Days after arriving for a month-long stay in Caracas, Venezuela, I spotted a stylish young woman in a snug, red cotton T-shirt emblazoned with… a swastika. Underneath the image was a moustached "Hello, Kitty" figure and the words "Hello, Hitler".

A week later, at a government-owned, downtown bookstore, I spotted a Spanish-language copy of the notorious literary hoax Protocols of the Elders of Zion next to the cash register.

It turned out the dog-eared Los Protocolos de los Sabios de Sion belonged to the bookstore clerk, a bearded, bespectacled, 40-something guy in a baseball cap. When my Venezuelan partner asked him about it, the clerk insisted the book was his personal copy, and not for sale. Just to see the reaction, my partner - a lapsed Catholic - told the salesman that we were Jewish.

In scarily measured tones, the clerk shared his thoughts on the Holocaust (six million is an exaggeration; one million is closer to the truth), media (Jews control it), Hollywood (we control that too), and Israel (he was fervently anti-Zionist, but that didn't make him an antisemite). As we backed away towards the door, the cashier continued ranting about the need for "truth through dialogue", an offer we politely declined.

The Shoah is exaggerated, said the man selling Protocols

That same week, in the museum-dense Bellas Artes neighbourhood, I spotted a familiar face caricatured on the blood-red cover of a paperback among bestsellers for sale on a street vendor's blanket. It was "Adolfo" Hitler, and the book was Mi Lucha, the Spanish-language version of Mein Kampf. The book lay next to John Green's young-adult top-seller The Fault In Our Stars and Adultery by the hugely successful Brazilian writer Paulo Coelho.

I wondered if the bookseller was clueless about the book's dark historical significance, or whether Mein Kampf had become so popular that the vendor thought it actually belonged next to those mainstream hits.

In the same neighbourhood, days later, I had a fourth encounter that made me just as uncomfortable. A giant, keffiyeh-clad head stared at me from a vibrant mural outside a metro station. The smiling visage of Hugo Chavez - Venezuela's late "eternal commander" - had been placed at the opposite end. The background was the Palestinian flag. And the tagline was "Viva Palestina Libre".

Nothing about a simply pro-Palestinian mural, of course, makes it inherently antisemitic. But in the context of everything else I'd encountered, it gave me chills.

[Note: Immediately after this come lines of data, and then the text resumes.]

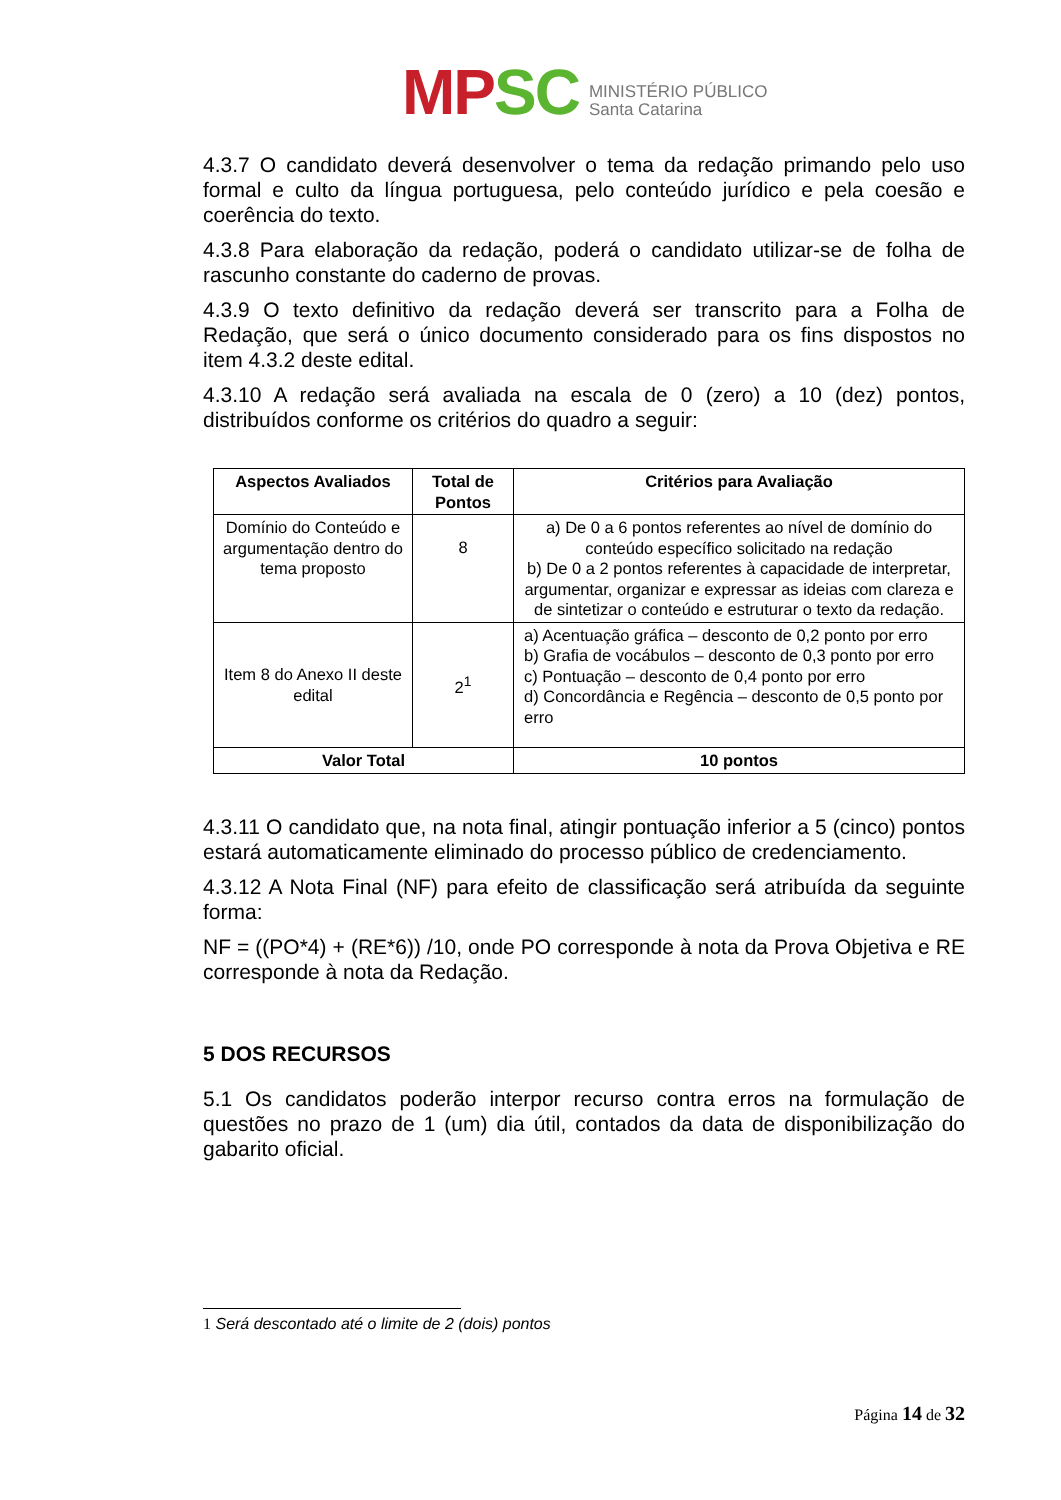MPSC
MINISTÉRIO PÚBLICO
Santa Catarina
4.3.7 O candidato deverá desenvolver o tema da redação primando pelo uso formal e culto da língua portuguesa, pelo conteúdo jurídico e pela coesão e coerência do texto.
4.3.8 Para elaboração da redação, poderá o candidato utilizar-se de folha de rascunho constante do caderno de provas.
4.3.9 O texto definitivo da redação deverá ser transcrito para a Folha de Redação, que será o único documento considerado para os fins dispostos no item 4.3.2 deste edital.
4.3.10 A redação será avaliada na escala de 0 (zero) a 10 (dez) pontos, distribuídos conforme os critérios do quadro a seguir:
| Aspectos Avaliados | Total de Pontos | Critérios para Avaliação |
| --- | --- | --- |
| Domínio do Conteúdo e argumentação dentro do tema proposto | 8 | a) De 0 a 6 pontos referentes ao nível de domínio do conteúdo específico solicitado na redação b) De 0 a 2 pontos referentes à capacidade de interpretar, argumentar, organizar e expressar as ideias com clareza e de sintetizar o conteúdo e estruturar o texto da redação. |
| Item 8 do Anexo II deste edital | 2<sup>1</sup> | a) Acentuação gráfica – desconto de 0,2 ponto por erro b) Grafia de vocábulos – desconto de 0,3 ponto por erro c) Pontuação – desconto de 0,4 ponto por erro d) Concordância e Regência – desconto de 0,5 ponto por erro |
| Valor Total | | 10 pontos |
4.3.11 O candidato que, na nota final, atingir pontuação inferior a 5 (cinco) pontos estará automaticamente eliminado do processo público de credenciamento.
4.3.12 A Nota Final (NF) para efeito de classificação será atribuída da seguinte forma:
NF = ((PO*4) + (RE*6)) /10, onde PO corresponde à nota da Prova Objetiva e RE corresponde à nota da Redação.
5 DOS RECURSOS
5.1 Os candidatos poderão interpor recurso contra erros na formulação de questões no prazo de 1 (um) dia útil, contados da data de disponibilização do gabarito oficial.
1 Será descontado até o limite de 2 (dois) pontos
Página 14 de 32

Does everything I saw add up to a virulent new strain of antisemitism in Caracas, the capital of a country where anti-Jewish rhetoric fuelled the 2013 presidential election?

I'm not so sure. On my previous visits to Caracas, I've never encountered overt antisemitism. Rather, Venezuelans seem to regard Jews as alien, despite a long-standing Jewish presence in the country. For some Caraquenos - especially those less travelled - I was the first Jew they'd met. Instead of a focused antipathy, I'd say a mythology has sprung up around us.

A comment I got from Joel Hernandez, founder of "Hello, Hitler" T-shirt maker Fuera de la Caja, seemed to encapsulate the general attitude.

"There are many reactions from people who criticise us very strongly and even insult us. People who comprehend the mix of good and bad with both characters and people who definitely don't understand the message and just see a kitty. The interpretation of the design depends on the cultural and educational level of the spectator."

In other words, some people in Venezuela might not even recognise a swastika, or Hitler, as antisemitic symbols. They're the ones we really need to worry about, because they're the ones most easily manipulated once a ruler decides to make antisemitism overt and official. We've seen it happen elsewhere; I am hoping it doesn't happen here.